Design idea: IC controls room temperature

Design idea: IC controls room temperature

Technology News |
By eeNews Europe

When the temperature in a room rises to a certain level, it may become an uncomfortable place to be. A fan can help, but we do not want the fan on at all times, only when the temperature rises above a particular threshold. By building a simple circuit with an op amp, a comparator, and a voltage reference in one IC package, a simple temperature-controlled fan circuit can be built with minimal external component count.

Measurement set-up
A temperature-controlled fan application circuit as shown in Figure 1 has the TS12011 IC powered from a 2.5V voltage from a buck converter that can also be used to drive other ICs such as a microcontroller.

Click on image to enlarge.
The buck converter input voltage is 6V and is generated by four 1.5V AA batteries. Furthermore, the batteries power any LM35 temperature sensor and a silicon-controlled rectifier (SCR) to control fan operation. The temperature sensor provides an output voltage that is linearly proportional to ambient temperature in Celsius. For every one (1) degree Celsius increase/decrease in temperature, the temperature sensor’s output voltage increases/decreases by 10mV.

- MATERIAL:
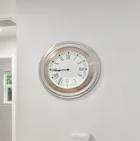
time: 8:44
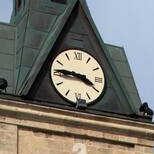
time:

- PARTS OF THE EXERCISE:
A – Reproduce the passage of the fan-control article from "Measurement set-up" to "image to enlarge." word for word.
B – According to the fan-control article, why can the temperature-controlled fan circuit be built with a minimal external component count? Answer in one to three sentences.
C – Pick up the article on the temperature-controlled fan circuit after its final sentence and continue it.

- ANSWERS PROVIDED:
A –
Measurement set-up
A temperature-controlled fan application circuit as shown in Figure 1 has the TS12011 IC powered from a 2.5V voltage from a buck converter that can also be used to drive other ICs such as a microcontroller.

Click on image to enlarge.

B – The circuit uses a single IC package that holds an op amp, a comparator, and a voltage reference. Because these functions sit in one package, a simple temperature-controlled fan circuit needs few external components.

C –
In this application circuit, the fan is set to turn on when the temperature rises to 26.5°C. For instance, at a temperature of 26.5°C, the temperature sensor will generate an output voltage of 265mV that will in turn generate a HIGH state at the output of the comparator and the FAN will turn on. For testing purposes, an external power supply was substituted for the temperature sensors. Figure 2 shows the complete circuit where a demo board is used along with the IC.

Click on image to enlarge.
When the power supply voltage applied to the input of the op amp reaches approximately 265mV, the fan turns on successfully. A 265mV voltage corresponds to a temperature of 26.5°C.

In this IC, the LHDET  pin is useful for capturing one-time events. While this function was not explicitly used in this application, the LHDET pin was connected to VIN thereby disabling one-time-latch operation. For a detailed explanation of this function, please refer to the video referenced below.

In summary, the application circuit described herein achieves a three primary goals: a) reducing the total number of analog ICs used from 4 to 2, thereby saving significant pcb area; b) low-supply-voltage operation from 0.8V to 2.5V; and c) reducing the supply current consumed by the op amp/reference/comparator functions to 1.5µA.

Application videos are available.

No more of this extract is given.